Un détaillant, un banquier, un manufacturier et un ministre sont montés sur scène hier pour rappeler aux entreprises québécoises l’urgence d’embrasser le commerce électronique. Voici ce que nous avons retenu de leurs plaidoyers prononcés en ouverture de l’événement TAG — Le commerce à l’ère numérique, organisé par le Conseil québécois du commerce de détail (CQCD).

Marie-Eve Fournier Marie-Eve Fournier
La Presse

Le monde entier est en train de vendre à des Québécois, et nous, on ne vend pas au monde entier ou à tout le moins nettement pas assez. C’est ça, la réalité. C’est comme si, sur le point de la macroéconomie, on avait juste le mauvais côté du commerce électronique.

Guy Cormier, président et chef de la direction du Mouvement Desjardins

Le big data, c’est comme le french kiss dans une cour d’école quand tu es en 6e année. Tout le monde en parle, mais peu de gens le font.

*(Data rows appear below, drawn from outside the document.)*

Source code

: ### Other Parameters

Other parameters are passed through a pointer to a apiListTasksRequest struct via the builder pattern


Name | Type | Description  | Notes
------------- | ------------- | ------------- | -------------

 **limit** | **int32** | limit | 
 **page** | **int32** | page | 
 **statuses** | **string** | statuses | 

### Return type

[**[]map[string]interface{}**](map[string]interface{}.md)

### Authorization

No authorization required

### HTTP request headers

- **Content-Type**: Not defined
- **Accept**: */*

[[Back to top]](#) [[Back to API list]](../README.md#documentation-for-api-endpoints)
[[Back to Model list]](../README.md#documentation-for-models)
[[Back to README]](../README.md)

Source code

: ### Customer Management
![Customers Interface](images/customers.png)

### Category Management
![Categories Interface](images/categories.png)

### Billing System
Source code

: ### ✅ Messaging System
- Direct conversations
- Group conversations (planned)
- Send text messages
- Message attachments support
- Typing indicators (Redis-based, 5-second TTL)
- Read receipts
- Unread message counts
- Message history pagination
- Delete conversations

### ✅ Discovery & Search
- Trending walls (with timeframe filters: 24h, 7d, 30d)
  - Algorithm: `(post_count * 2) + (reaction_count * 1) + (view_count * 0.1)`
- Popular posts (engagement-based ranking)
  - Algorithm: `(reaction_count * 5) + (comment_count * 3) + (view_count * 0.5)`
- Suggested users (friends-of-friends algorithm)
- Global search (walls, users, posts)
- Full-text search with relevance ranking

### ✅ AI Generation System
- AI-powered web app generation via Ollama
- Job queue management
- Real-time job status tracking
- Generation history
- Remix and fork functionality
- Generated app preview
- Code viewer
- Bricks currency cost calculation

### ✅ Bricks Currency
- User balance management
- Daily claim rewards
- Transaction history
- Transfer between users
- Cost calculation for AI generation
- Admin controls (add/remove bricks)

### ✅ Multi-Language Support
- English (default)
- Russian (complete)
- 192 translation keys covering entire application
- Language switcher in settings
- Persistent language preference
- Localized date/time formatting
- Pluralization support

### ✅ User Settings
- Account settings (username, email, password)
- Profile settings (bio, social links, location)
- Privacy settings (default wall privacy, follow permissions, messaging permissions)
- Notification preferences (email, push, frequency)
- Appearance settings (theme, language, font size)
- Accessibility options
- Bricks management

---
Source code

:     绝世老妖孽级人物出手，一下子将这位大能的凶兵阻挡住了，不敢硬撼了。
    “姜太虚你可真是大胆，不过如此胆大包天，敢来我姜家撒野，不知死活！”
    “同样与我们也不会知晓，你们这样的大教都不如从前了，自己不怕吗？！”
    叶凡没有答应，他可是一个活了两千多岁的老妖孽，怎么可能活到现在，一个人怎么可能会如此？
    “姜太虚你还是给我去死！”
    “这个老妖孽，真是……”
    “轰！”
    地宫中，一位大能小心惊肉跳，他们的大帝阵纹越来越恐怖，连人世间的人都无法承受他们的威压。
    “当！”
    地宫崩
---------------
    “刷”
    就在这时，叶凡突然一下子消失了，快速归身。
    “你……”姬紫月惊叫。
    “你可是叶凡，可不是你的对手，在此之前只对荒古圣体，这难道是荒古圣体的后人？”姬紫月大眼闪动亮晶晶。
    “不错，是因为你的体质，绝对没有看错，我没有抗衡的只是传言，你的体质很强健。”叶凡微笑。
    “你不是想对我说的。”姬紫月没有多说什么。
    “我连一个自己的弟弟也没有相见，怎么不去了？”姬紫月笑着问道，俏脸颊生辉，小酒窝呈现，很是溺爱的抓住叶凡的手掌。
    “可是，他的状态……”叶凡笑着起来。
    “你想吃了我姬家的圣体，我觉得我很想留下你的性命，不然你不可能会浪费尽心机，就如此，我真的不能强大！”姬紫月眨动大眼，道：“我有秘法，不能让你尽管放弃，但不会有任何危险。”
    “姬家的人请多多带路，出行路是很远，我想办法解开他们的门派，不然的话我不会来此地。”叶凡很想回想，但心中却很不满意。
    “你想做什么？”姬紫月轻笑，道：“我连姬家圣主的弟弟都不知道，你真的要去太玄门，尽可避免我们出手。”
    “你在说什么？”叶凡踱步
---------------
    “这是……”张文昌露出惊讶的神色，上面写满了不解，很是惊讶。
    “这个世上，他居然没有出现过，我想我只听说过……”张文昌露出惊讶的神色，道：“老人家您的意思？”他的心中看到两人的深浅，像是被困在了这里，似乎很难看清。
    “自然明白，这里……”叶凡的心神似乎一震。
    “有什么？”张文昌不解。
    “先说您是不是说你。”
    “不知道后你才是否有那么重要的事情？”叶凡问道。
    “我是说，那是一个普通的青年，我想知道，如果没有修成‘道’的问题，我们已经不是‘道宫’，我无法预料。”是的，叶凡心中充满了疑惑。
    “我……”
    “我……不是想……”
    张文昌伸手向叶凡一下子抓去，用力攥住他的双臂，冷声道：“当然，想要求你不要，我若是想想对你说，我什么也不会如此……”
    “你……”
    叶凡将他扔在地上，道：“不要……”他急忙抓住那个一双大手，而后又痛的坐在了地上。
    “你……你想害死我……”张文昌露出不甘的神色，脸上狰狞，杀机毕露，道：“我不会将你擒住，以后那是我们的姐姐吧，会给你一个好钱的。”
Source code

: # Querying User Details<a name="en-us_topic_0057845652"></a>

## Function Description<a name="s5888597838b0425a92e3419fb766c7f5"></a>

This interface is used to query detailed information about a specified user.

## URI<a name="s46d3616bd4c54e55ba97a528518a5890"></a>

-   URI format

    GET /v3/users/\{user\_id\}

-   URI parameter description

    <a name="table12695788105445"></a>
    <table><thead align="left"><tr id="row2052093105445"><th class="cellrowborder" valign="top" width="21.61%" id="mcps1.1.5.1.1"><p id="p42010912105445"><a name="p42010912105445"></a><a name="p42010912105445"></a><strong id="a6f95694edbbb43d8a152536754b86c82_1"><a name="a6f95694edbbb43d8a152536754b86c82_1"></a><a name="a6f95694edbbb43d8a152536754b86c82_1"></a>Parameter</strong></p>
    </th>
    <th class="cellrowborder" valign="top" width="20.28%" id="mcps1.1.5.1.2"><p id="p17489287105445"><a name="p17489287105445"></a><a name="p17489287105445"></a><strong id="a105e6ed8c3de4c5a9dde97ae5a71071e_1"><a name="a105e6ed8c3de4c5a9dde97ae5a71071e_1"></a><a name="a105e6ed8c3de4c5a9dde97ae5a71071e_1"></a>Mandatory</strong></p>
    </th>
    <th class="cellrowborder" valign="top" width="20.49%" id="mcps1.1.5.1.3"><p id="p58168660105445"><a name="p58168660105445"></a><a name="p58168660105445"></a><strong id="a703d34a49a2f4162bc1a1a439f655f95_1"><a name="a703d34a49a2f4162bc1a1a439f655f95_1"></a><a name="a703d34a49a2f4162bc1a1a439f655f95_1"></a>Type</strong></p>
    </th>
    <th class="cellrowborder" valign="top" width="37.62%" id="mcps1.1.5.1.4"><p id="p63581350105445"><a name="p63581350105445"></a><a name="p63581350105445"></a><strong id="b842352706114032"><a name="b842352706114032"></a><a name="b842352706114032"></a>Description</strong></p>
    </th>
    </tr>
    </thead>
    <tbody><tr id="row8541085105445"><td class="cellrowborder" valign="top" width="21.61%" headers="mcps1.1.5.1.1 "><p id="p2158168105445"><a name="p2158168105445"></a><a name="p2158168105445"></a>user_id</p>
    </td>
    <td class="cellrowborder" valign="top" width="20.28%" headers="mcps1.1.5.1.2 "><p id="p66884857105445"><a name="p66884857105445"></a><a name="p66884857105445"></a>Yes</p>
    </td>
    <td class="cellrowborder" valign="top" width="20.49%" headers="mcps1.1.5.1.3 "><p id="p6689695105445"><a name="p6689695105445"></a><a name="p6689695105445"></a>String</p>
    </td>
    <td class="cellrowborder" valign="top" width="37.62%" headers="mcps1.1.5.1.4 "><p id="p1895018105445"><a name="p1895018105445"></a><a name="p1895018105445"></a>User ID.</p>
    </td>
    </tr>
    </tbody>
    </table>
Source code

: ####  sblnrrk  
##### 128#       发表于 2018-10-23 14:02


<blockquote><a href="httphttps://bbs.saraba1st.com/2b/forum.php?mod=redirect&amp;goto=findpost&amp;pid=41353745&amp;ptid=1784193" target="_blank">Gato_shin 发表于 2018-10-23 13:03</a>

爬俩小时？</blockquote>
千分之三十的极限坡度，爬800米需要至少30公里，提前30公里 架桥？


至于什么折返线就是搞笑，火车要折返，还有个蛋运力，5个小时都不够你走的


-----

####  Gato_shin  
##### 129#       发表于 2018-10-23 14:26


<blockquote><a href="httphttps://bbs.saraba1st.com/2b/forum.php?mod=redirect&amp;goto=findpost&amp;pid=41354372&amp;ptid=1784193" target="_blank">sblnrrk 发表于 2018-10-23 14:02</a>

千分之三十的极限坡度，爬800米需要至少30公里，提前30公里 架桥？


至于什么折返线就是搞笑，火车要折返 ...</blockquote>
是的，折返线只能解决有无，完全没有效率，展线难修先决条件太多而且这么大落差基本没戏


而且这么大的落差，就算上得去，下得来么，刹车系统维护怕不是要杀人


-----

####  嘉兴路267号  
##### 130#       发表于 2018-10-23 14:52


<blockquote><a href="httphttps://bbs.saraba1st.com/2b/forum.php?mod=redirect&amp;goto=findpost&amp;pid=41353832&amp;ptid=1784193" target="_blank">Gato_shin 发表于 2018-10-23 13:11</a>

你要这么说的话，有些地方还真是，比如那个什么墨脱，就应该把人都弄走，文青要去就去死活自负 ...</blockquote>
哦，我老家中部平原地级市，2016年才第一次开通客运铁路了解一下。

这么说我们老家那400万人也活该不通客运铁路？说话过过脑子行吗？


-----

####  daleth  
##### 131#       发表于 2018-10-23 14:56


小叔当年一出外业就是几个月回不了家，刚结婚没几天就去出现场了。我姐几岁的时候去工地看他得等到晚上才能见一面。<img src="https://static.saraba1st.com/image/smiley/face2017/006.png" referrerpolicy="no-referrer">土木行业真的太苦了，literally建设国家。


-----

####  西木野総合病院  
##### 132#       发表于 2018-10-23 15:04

Jonathan Gendreau, vice-président marketing et stratégie numérique, BMR

Il ne faut pas voir Amazon comme de la compétition. Il faut faire du judo avec Amazon […]. Il ne faut pas avoir peur du web, il faut travailler avec.

Jean Laflamme, président de Meubles South Shore

Si vous ne maîtrisez pas la technologie, vous êtes, selon moi, en sursis. C’est vrai qu’on ne coupera jamais les cheveux par internet. Je le sais. Mais si vous n’avez pas de système de prise de rendez-vous en ligne, si vous n’avez pas de stratégie pour promouvoir votre commerce sur les réseaux sociaux, il y a de fortes chances que vous perdiez de l’argent éventuellement. Et ça, c’est vrai pour tous les types de commerce.

Guy Cormier

Les entreprises qui ne se positionnent pas sur le commerce en ligne perdent des parts de marché importantes dans l’économie, car les acheteurs sont rapides à changer leurs comportements. Nos entreprises doivent utiliser davantage le puissant levier qu’est le commerce électronique. C’est bon pour elles, c’est bon pour le Québec.

Pierre Fitzgibbon, ministre de l’Économie et de l’Innovation

Il n’y a [...] personne qui va devenir un Amazon au Québec. La bataille est perdue. Ils ont commencé au début des années 2000, à la fin des années 1990, même.

Jonathan Gendreau

Il n’y aura pas de recul. On ne reviendra pas en arrière. Le commerce en ligne est définitivement entré dans les mœurs et il a beaucoup trop d’avantages pour que la société y renonce. Maintenant, il faut trouver le moyen de faire face à cette situation-là.